Data

Economics 406: Topics in Microeconomics
Data Sets

A note on opening large data sets. Some of the data below are large data sets. The version of Stata used in CBE labs is Stata IC; a version of Stata that can have unlimited number of observations. However, in its upload onto the CBE machines, stata was set to use 10 MB of computer memory which translates into a rather small quantity of data. One can remedy this by setting stata to use more computer memory prior to opening large data sets. One does this my using the following command:

set mem 160m

The set mem command allows Stata to use the user specified memory when opening data. In this case, one would be allowing Stata to use 160 MB of data which is enough to open the General Social Survey and the Angrist & Krueger data below. Up to the physical memory installed in the computer, one can increase this number to open larger data sets.

To make this work, first open stata and type the "set mem 160m" command in the command line. Then open the large data set (typically using the open command under the file menu). This should enable you to open all of the files below.

General Social Survey

The general social survey is a bi-annual survey covering a wide range of demographic data as well as social topics that change during each survey administration. This survey contains 53,043 observations of 5,366 different variables. Included in this data are information on wages, occupations, and education. Because of the large number of observations, students using the GSS must first open Stata, then implement the command "set maxvar 8000", and then open the GSS file.

GSS A-B GSS C-D GSSE-F GSSG-H GSSI-J GSSK-L GSSM-N GSSO-Q GSSR-S GSST-Z
An alternative method of opening the GSS on computers that handle a limited number of variables (like those in Parks Hall) is to open subsets of the GSS, delete the unwanted variables and then merge the data sets together. Here is an example of how to do this.

Freshmen 2002 Data

This data set observes all freshmen that began at WWU during the fall quarter of 2002. This data includes pre-WWU information (high school GPA, hours transferred, SAT, gender and demographics) and their WWU gpa during their fall quarter of 2002.

Teacher Data

This data set observes 2,381 Washington teachers.

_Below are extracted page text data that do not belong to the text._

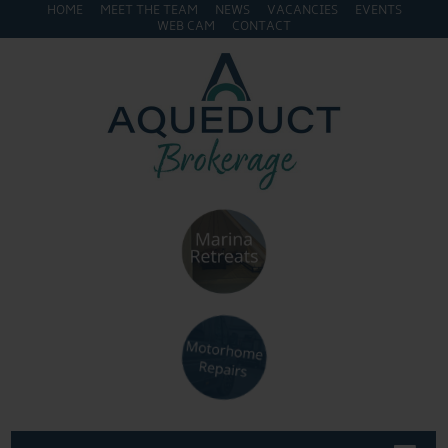
HOME
MEET THE TEAM
NEWS
VACANCIES
EVENTS
WEB CAM
CONTACT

Data includes location and building characteristics, teacher education, pay, experience and measures of student learning (timath). This data was used in my paper: http://faculty.wwu.edu/kriegj/Econ.%20Documents/Teacher%20Quality%20Attrition%20EER%20Final.pdf

2010 Undergraduate Exit Data

This data set observes 1,707 respondents to the 2010 undergraduate exit survey at Western Washington University. This survey is detailed at: http://www.wwu.edu/osr/documents/UGrad2010Report_000.pdf

9th/10th Grade Data

This data observes one complete year of Washington 9th graders. These students took the ITBS tests in 9th grade and then were followed into the 10th grade when they took the WASL. Also included are demographic and questions about the student's high school activities. 60,296 observations are included.

April 2004 CPS

The CPS is the data set used by the government to determine the unemployment rate. The April round also inquiries about education and occupation issues. This data set includes 6,624 observations.

Angrist and Krueger Data

The Angrist and Krueger data is a compilation of the 1970 and 1980 census data used in their work that examined the impact of cumpulsory school attendance laws on earnings. The paper can be found here and a description of the data, here.

Mroz Data

This famous data set observes only women; no men. This data was originally used to analyze why some women enter the labor force while others do not. The first variable in the data set (inlf) is equal to zero if the observation is not in the labor force. For obvious reasons, using observations not in the labor force to determine the impact of education on wages is not a great idea.

Wage2 Data

This data set comes from Jeffrey Wooldridge and includes 935 observations of men's wages, IQ, education, experience and a number of other important variables.